About this exercise = Set down each line of the material that follows exactly, and leave its pictures out.

Available data =
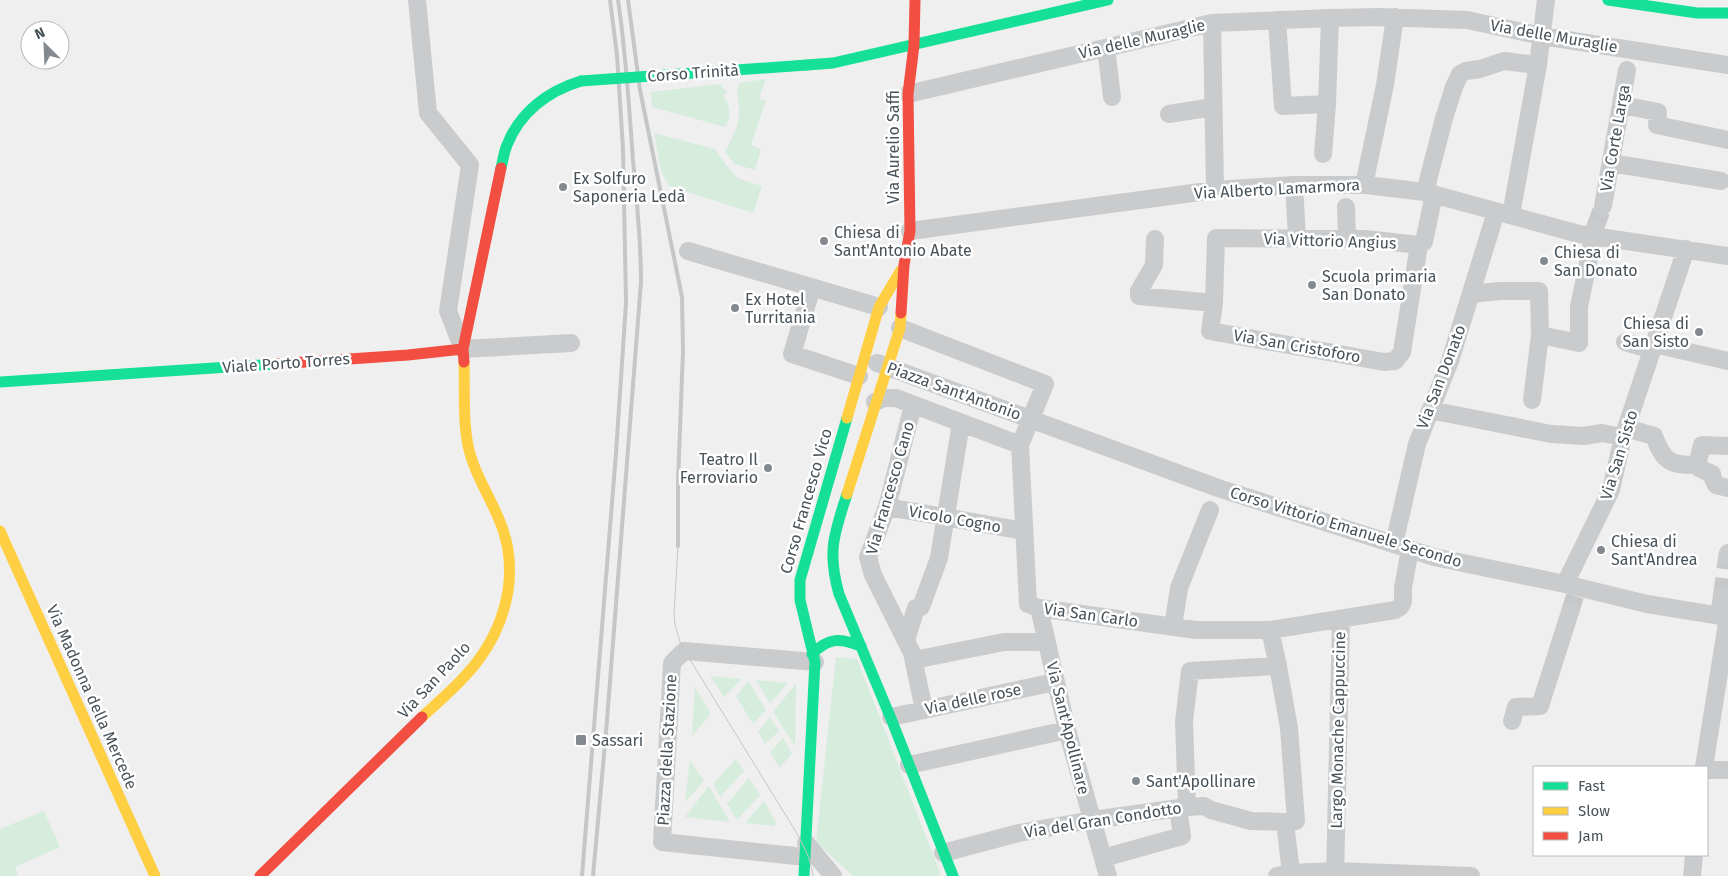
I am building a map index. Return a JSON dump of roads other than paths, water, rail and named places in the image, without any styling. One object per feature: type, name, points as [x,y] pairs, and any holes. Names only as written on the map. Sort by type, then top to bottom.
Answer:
[{"type":"main road","name":"Via Aurelio Saffi","points":[[887,366],[900,328],[904,265],[910,231],[908,94],[914,45],[915,0]]},
{"type":"main road","name":"Corso Trinità","points":[[463,349],[506,146],[521,120],[544,97],[556,89],[581,81],[833,63],[1108,0]]},
{"type":"main road","points":[[1608,0],[1697,13],[1728,13]]},
{"type":"main road","name":"Corso Francesco Vico","points":[[804,876],[813,658],[800,600],[800,580],[879,307],[904,265]]},
{"type":"main road","name":"Viale Porto Torres","points":[[0,382],[388,356],[463,349]]},
{"type":"main road","name":"Via San Paolo","points":[[263,874],[461,680],[495,635],[501,622],[509,583],[509,555],[507,541],[499,518],[469,453],[463,349]]},
{"type":"main road","points":[[887,366],[835,532],[832,556],[833,573],[839,594],[891,717],[952,876]]},
{"type":"main road","name":"Via Madonna della Mercede","points":[[0,531],[155,876]]},
{"type":"main road","points":[[813,658],[820,646],[836,640],[844,640],[861,646]]},
{"type":"street","points":[[418,0],[428,113],[470,165],[448,311],[463,349]]},
{"type":"street","points":[[1542,36],[1546,0]]},
{"type":"street","points":[[1364,185],[1385,85],[1385,11]]},
{"type":"street","name":"Via delle Muraglie","points":[[908,94],[1212,23],[1330,18],[1385,11],[1467,20],[1542,36],[1629,58],[1728,65]]},
{"type":"street","points":[[1323,154],[1330,18]]},
{"type":"street","points":[[1277,20],[1283,106],[1327,104]]},
{"type":"street","points":[[1212,23],[1214,190]]},
{"type":"street","name":"Via San Donato","points":[[1402,547],[1417,444],[1450,361],[1471,294],[1503,213],[1538,65],[1542,36]]},
{"type":"street","points":[[1106,48],[1112,97]]},
{"type":"street","name":"Via Corte Larga","points":[[1603,206],[1629,58]]},
{"type":"street","name":"Via Vittorio Angius","points":[[1214,303],[1216,238],[1365,239],[1420,245],[1424,242],[1430,193],[1444,118],[1460,74],[1504,61],[1538,65]]},
{"type":"street","points":[[1622,105],[1658,112],[1657,125],[1728,140]]},
{"type":"street","points":[[1169,114],[1213,107]]},
{"type":"street","points":[[1612,163],[1721,181]]},
{"type":"street","points":[[1294,185],[1297,238]]},
{"type":"street","name":"Via Alberto Lamarmora","points":[[910,231],[1214,190],[1294,185],[1346,195],[1364,185],[1430,193],[1579,234],[1594,232],[1728,256]]},
{"type":"street","points":[[1346,195],[1347,239]]},
{"type":"street","points":[[1540,335],[1579,343],[1579,306],[1594,232]]},
{"type":"street","points":[[1155,240],[1154,266],[1139,291],[1139,296],[1214,303]]},
{"type":"street","name":"Via San Cristoforo","points":[[1214,303],[1210,331],[1384,362],[1395,361],[1402,352],[1420,245]]},
{"type":"street","name":"Via San Sisto","points":[[1512,721],[1516,707],[1540,706],[1572,595],[1611,490],[1624,433],[1686,250]]},
{"type":"street","points":[[688,251],[879,307]]},
{"type":"street","points":[[812,287],[792,354],[859,376]]},
{"type":"street","points":[[1471,294],[1500,291],[1539,291],[1540,335],[1532,400]]},
{"type":"street","name":"Piazza Sant'Antonio","points":[[864,359],[1030,419],[1045,384],[900,328]]},
{"type":"street","points":[[1625,342],[1728,361]]},
{"type":"street","name":"Viale Porto Torres","points":[[463,349],[571,343]]},
{"type":"street","name":"Piazza Sant'Antonio","points":[[875,402],[884,398],[896,398],[1020,445]]},
{"type":"street","name":"Via Francesco Cano","points":[[913,405],[886,507],[868,557],[873,575],[914,660],[924,710]]},
{"type":"street","points":[[1430,410],[1551,434],[1584,436],[1602,433],[1624,433],[1654,436],[1660,452],[1671,463],[1697,465],[1699,468],[1712,474],[1716,485],[1728,488]]},
{"type":"street","name":"Via San Carlo","points":[[1030,419],[1020,445],[1028,604],[1039,608],[1196,630],[1270,630],[1341,620]]},
{"type":"street","name":"Corso Vittorio Emanuele Secondo","points":[[1030,419],[1218,488],[1434,557],[1572,595],[1725,616]]},
{"type":"street","points":[[906,640],[916,608],[921,607],[939,558],[961,423]]},
{"type":"street","points":[[1697,465],[1702,445],[1728,446]]},
{"type":"street","name":"Vicolo Cogno","points":[[886,507],[1024,531]]},
{"type":"street","points":[[1173,627],[1179,588],[1210,510]]},
{"type":"street","name":"Largo Monache Cappuccine","points":[[1335,874],[1341,620],[1400,607],[1403,602],[1402,547]]},
{"type":"street","points":[[1727,558],[1728,553]]},
{"type":"street","points":[[1704,766],[1725,616],[1722,596]]},
{"type":"street","name":"Via Sant'Apollinare","points":[[1039,608],[1067,730],[1108,876]]},
{"type":"street","points":[[1270,630],[1289,728],[1296,821],[1285,822],[1284,875],[1471,876]]},
{"type":"street","points":[[914,660],[1004,642],[1046,642]]},
{"type":"street","name":"Piazza della Stazione","points":[[805,850],[662,842],[672,663],[684,651],[813,658]]},
{"type":"street","points":[[1102,858],[1182,836],[1184,722],[1190,670],[1278,666]]},
{"type":"street","name":"Via delle rose","points":[[891,717],[1055,682]]},
{"type":"street","points":[[909,765],[1067,730]]},
{"type":"street","points":[[1708,770],[1728,770]]},
{"type":"street","name":"Via del Gran Condotto","points":[[943,853],[1019,833],[1183,807],[1204,806],[1211,810],[1251,821],[1285,822]]},
{"type":"street","points":[[805,850],[833,876]]},
{"type":"street","points":[[1692,876],[1694,856]]},
{"type":"tunnel","points":[[1595,228],[1603,206]]},
{"type":"tunnel","points":[[1722,596],[1727,558]]},
{"type":"tunnel","points":[[1570,612],[1575,596]]},
{"type":"tram line","points":[[678,546],[674,614],[681,645],[803,844],[813,876]]},
{"type":"railway","points":[[582,876],[616,453],[626,303],[623,149],[617,55],[610,0]]},
{"type":"railway","points":[[593,876],[641,282],[627,80],[618,0]]},
{"type":"railway","points":[[628,0],[640,90],[682,297],[683,351],[678,481],[678,546]]},
{"type":"place","name":"Ex Solfuro Saponeria Ledà","points":[[563,187]]},
{"type":"place","name":"Chiesa di Sant'Antonio Abate","points":[[824,241]]},
{"type":"place","name":"Chiesa di San Donato","points":[[1544,261]]},
{"type":"place","name":"Scuola primaria San Donato","points":[[1312,285]]},
{"type":"place","name":"Ex Hotel Turritania","points":[[735,308]]},
{"type":"place","name":"Chiesa di San Sisto","points":[[1699,332]]},
{"type":"place","name":"Teatro Il Ferroviario","points":[[768,468]]},
{"type":"place","name":"Chiesa di Sant'Andrea","points":[[1601,550]]},
{"type":"place","name":"Sassari","points":[[581,740]]},
{"type":"place","name":"Sant'Apollinare","points":[[1136,781]]}]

Response area =
I am building a map index. Return a JSON dump of roads other than paths, water, rail and named places in the image, without any styling. One object per feature: type, name, points as [x,y] pairs, and any holes. Names only as written on the map. Sort by type, then top to bottom.
Answer:
[{"type":"main road","name":"Via Aurelio Saffi","points":[[887,366],[900,328],[904,265],[910,231],[908,94],[914,45],[915,0]]},
{"type":"main road","name":"Corso Trinità","points":[[463,349],[506,146],[521,120],[544,97],[556,89],[581,81],[833,63],[1108,0]]},
{"type":"main road","points":[[1608,0],[1697,13],[1728,13]]},
{"type":"main road","name":"Corso Francesco Vico","points":[[804,876],[813,658],[800,600],[800,580],[879,307],[904,265]]},
{"type":"main road","name":"Viale Porto Torres","points":[[0,382],[388,356],[463,349]]},
{"type":"main road","name":"Via San Paolo","points":[[263,874],[461,680],[495,635],[501,622],[509,583],[509,555],[507,541],[499,518],[469,453],[463,349]]},
{"type":"main road","points":[[887,366],[835,532],[832,556],[833,573],[839,594],[891,717],[952,876]]},
{"type":"main road","name":"Via Madonna della Mercede","points":[[0,531],[155,876]]},
{"type":"main road","points":[[813,658],[820,646],[836,640],[844,640],[861,646]]},
{"type":"street","points":[[418,0],[428,113],[470,165],[448,311],[463,349]]},
{"type":"street","points":[[1542,36],[1546,0]]},
{"type":"street","points":[[1364,185],[1385,85],[1385,11]]},
{"type":"street","name":"Via delle Muraglie","points":[[908,94],[1212,23],[1330,18],[1385,11],[1467,20],[1542,36],[1629,58],[1728,65]]},
{"type":"street","points":[[1323,154],[1330,18]]},
{"type":"street","points":[[1277,20],[1283,106],[1327,104]]},
{"type":"street","points":[[1212,23],[1214,190]]},
{"type":"street","name":"Via San Donato","points":[[1402,547],[1417,444],[1450,361],[1471,294],[1503,213],[1538,65],[1542,36]]},
{"type":"street","points":[[1106,48],[1112,97]]},
{"type":"street","name":"Via Corte Larga","points":[[1603,206],[1629,58]]},
{"type":"street","name":"Via Vittorio Angius","points":[[1214,303],[1216,238],[1365,239],[1420,245],[1424,242],[1430,193],[1444,118],[1460,74],[1504,61],[1538,65]]},
{"type":"street","points":[[1622,105],[1658,112],[1657,125],[1728,140]]},
{"type":"street","points":[[1169,114],[1213,107]]},
{"type":"street","points":[[1612,163],[1721,181]]},
{"type":"street","points":[[1294,185],[1297,238]]},
{"type":"street","name":"Via Alberto Lamarmora","points":[[910,231],[1214,190],[1294,185],[1346,195],[1364,185],[1430,193],[1579,234],[1594,232],[1728,256]]},
{"type":"street","points":[[1346,195],[1347,239]]},
{"type":"street","points":[[1540,335],[1579,343],[1579,306],[1594,232]]},
{"type":"street","points":[[1155,240],[1154,266],[1139,291],[1139,296],[1214,303]]},
{"type":"street","name":"Via San Cristoforo","points":[[1214,303],[1210,331],[1384,362],[1395,361],[1402,352],[1420,245]]},
{"type":"street","name":"Via San Sisto","points":[[1512,721],[1516,707],[1540,706],[1572,595],[1611,490],[1624,433],[1686,250]]},
{"type":"street","points":[[688,251],[879,307]]},
{"type":"street","points":[[812,287],[792,354],[859,376]]},
{"type":"street","points":[[1471,294],[1500,291],[1539,291],[1540,335],[1532,400]]},
{"type":"street","name":"Piazza Sant'Antonio","points":[[864,359],[1030,419],[1045,384],[900,328]]},
{"type":"street","points":[[1625,342],[1728,361]]},
{"type":"street","name":"Viale Porto Torres","points":[[463,349],[571,343]]},
{"type":"street","name":"Piazza Sant'Antonio","points":[[875,402],[884,398],[896,398],[1020,445]]},
{"type":"street","name":"Via Francesco Cano","points":[[913,405],[886,507],[868,557],[873,575],[914,660],[924,710]]},
{"type":"street","points":[[1430,410],[1551,434],[1584,436],[1602,433],[1624,433],[1654,436],[1660,452],[1671,463],[1697,465],[1699,468],[1712,474],[1716,485],[1728,488]]},
{"type":"street","name":"Via San Carlo","points":[[1030,419],[1020,445],[1028,604],[1039,608],[1196,630],[1270,630],[1341,620]]},
{"type":"street","name":"Corso Vittorio Emanuele Secondo","points":[[1030,419],[1218,488],[1434,557],[1572,595],[1725,616]]},
{"type":"street","points":[[906,640],[916,608],[921,607],[939,558],[961,423]]},
{"type":"street","points":[[1697,465],[1702,445],[1728,446]]},
{"type":"street","name":"Vicolo Cogno","points":[[886,507],[1024,531]]},
{"type":"street","points":[[1173,627],[1179,588],[1210,510]]},
{"type":"street","name":"Largo Monache Cappuccine","points":[[1335,874],[1341,620],[1400,607],[1403,602],[1402,547]]},
{"type":"street","points":[[1727,558],[1728,553]]},
{"type":"street","points":[[1704,766],[1725,616],[1722,596]]},
{"type":"street","name":"Via Sant'Apollinare","points":[[1039,608],[1067,730],[1108,876]]},
{"type":"street","points":[[1270,630],[1289,728],[1296,821],[1285,822],[1284,875],[1471,876]]},
{"type":"street","points":[[914,660],[1004,642],[1046,642]]},
{"type":"street","name":"Piazza della Stazione","points":[[805,850],[662,842],[672,663],[684,651],[813,658]]},
{"type":"street","points":[[1102,858],[1182,836],[1184,722],[1190,670],[1278,666]]},
{"type":"street","name":"Via delle rose","points":[[891,717],[1055,682]]},
{"type":"street","points":[[909,765],[1067,730]]},
{"type":"street","points":[[1708,770],[1728,770]]},
{"type":"street","name":"Via del Gran Condotto","points":[[943,853],[1019,833],[1183,807],[1204,806],[1211,810],[1251,821],[1285,822]]},
{"type":"street","points":[[805,850],[833,876]]},
{"type":"street","points":[[1692,876],[1694,856]]},
{"type":"tunnel","points":[[1595,228],[1603,206]]},
{"type":"tunnel","points":[[1722,596],[1727,558]]},
{"type":"tunnel","points":[[1570,612],[1575,596]]},
{"type":"tram line","points":[[678,546],[674,614],[681,645],[803,844],[813,876]]},
{"type":"railway","points":[[582,876],[616,453],[626,303],[623,149],[617,55],[610,0]]},
{"type":"railway","points":[[593,876],[641,282],[627,80],[618,0]]},
{"type":"railway","points":[[628,0],[640,90],[682,297],[683,351],[678,481],[678,546]]},
{"type":"place","name":"Ex Solfuro Saponeria Ledà","points":[[563,187]]},
{"type":"place","name":"Chiesa di Sant'Antonio Abate","points":[[824,241]]},
{"type":"place","name":"Chiesa di San Donato","points":[[1544,261]]},
{"type":"place","name":"Scuola primaria San Donato","points":[[1312,285]]},
{"type":"place","name":"Ex Hotel Turritania","points":[[735,308]]},
{"type":"place","name":"Chiesa di San Sisto","points":[[1699,332]]},
{"type":"place","name":"Teatro Il Ferroviario","points":[[768,468]]},
{"type":"place","name":"Chiesa di Sant'Andrea","points":[[1601,550]]},
{"type":"place","name":"Sassari","points":[[581,740]]},
{"type":"place","name":"Sant'Apollinare","points":[[1136,781]]}]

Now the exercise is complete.